BERLIN. Fünf Jahre nach Verabschiedung des strengen Stammzellgesetzes wird über die Parteigrenzen hinweg heftig über eine Lockerung diskutiert. Die von der SPD angeregte Verschiebung des Stichtags für die Einfuhr älterer embryonaler Stammzellen aus dem Ausland sei nicht tragbar, sagte der behindertenpolitische Sprecher der Unionsfraktion im Bundestag, Hubert Hüppe (CDU), gestern der "Berliner Zeitung". "Damit würden wir die Tötung von Embryonen veranlassen. Denn die Produzenten der Stammzellen und die Forscher würden sich darauf verlassen, dass wir den Stichtag immer wieder ändern."

Seine CSU-Kollegin Ilse Aigner bezeichnete die Empfehlung des Ethikrates für eine Lockerung dagegen als eine "Kompromisslinie". "Das uneinheitliche Votum des Ethikrates spiegelt die Zerrissenheit wider, die in dieser Frage auch das deutsche Parlament prägt", sagte Aigner, die forschungspolitische Sprecherin der Unionsfraktion ist, dem "Handelsblatt". Die Union werde nach der Sommerpause "fraktionsoffen" über eine Reform diskutieren. Die Grünen lehnen eine Gesetzesänderung ab. Die Linke ist für Verhandlungen über die Stichtagsregelung.

Der Nationale Ethikrat hatte sich am Montag mit knapper Mehrheit dafür ausgesprochen, statt wie bisher nur den Import älterer embryonaler Stammzelllinien für die Forschung zu erlauben, künftig jeden Einzelfall zu prüfen (das Abendblatt berichtete). Konkret würde das den Wegfall der von Wissenschaftlern heftig kritisierten Stichtagsregelung bedeuten. Aktuell sind nur Zellen zugelassen, die vor dem 1. Januar 2002 gewonnen wurden.
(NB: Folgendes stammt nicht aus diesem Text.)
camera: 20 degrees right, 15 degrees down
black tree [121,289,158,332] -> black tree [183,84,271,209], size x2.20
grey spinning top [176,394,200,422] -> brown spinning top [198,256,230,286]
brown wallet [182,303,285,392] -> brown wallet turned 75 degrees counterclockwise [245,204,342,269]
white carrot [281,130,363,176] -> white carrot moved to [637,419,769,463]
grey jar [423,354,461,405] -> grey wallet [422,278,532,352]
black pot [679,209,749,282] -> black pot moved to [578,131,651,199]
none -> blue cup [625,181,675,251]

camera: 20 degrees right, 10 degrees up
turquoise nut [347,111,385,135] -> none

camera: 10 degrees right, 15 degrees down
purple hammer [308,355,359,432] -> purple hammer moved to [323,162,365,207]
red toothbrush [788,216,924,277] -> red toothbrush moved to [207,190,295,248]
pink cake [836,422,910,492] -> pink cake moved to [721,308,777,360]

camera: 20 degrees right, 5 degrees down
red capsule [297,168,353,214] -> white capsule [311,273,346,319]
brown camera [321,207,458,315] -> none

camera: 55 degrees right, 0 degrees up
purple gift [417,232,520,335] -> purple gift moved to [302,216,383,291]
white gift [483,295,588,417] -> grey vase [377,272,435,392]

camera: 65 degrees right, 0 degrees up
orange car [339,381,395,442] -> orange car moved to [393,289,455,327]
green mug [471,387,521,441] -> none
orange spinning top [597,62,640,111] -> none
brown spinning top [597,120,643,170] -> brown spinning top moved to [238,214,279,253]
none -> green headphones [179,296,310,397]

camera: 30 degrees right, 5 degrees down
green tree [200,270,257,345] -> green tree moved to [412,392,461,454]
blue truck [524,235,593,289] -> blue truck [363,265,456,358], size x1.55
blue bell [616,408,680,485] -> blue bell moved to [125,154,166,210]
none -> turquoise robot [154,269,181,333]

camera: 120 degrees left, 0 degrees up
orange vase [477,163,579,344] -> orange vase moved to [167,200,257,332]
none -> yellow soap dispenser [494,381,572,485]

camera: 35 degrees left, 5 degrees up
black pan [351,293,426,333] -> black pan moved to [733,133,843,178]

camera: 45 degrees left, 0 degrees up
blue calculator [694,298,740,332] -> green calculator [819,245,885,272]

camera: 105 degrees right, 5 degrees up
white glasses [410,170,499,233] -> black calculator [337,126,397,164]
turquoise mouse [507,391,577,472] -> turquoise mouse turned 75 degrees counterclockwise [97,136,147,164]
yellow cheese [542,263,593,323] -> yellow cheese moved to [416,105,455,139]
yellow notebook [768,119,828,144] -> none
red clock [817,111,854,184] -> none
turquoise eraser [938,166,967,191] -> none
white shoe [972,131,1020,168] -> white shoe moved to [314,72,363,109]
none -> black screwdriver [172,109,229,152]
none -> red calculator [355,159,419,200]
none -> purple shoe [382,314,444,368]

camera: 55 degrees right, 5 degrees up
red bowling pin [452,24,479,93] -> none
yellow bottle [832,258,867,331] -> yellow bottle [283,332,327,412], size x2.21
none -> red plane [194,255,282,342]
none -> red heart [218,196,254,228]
Die SPD will im Herbst versuchen, im Bundestag über die Fraktionsgrenzen hinweg eine Mehrheit für eine Gesetzesänderung zu organisieren. Nach Angaben des SPD-Forschungsexperten Renee Röspel sollte der Stichtag auf den 1. Mai 2007 verschoben werden. Der CDU-Politiker Michael Kretschmer sprach sich in der "Frankfurter Rundschau" dafür aus, dem Ethikrat in Sachen Einzelfallprüfung zu folgen und den Stichtag generell abzuschaffen.

Der FDP-Gesundheitsexperte Detlef Parr forderte, auch über die Präimplantationsdiagnostik zu beraten. Das Verfahren dient der Aufdeckung schwerer Erbkrankheiten vor der Geburt und ist in Deutschland verboten. "Wir können nicht europäischen Standards hinterherhinken und Paare weiterhin zwingen, Behandlungen nach dieser Methode im Ausland durchführen zu lassen", sagte Parr.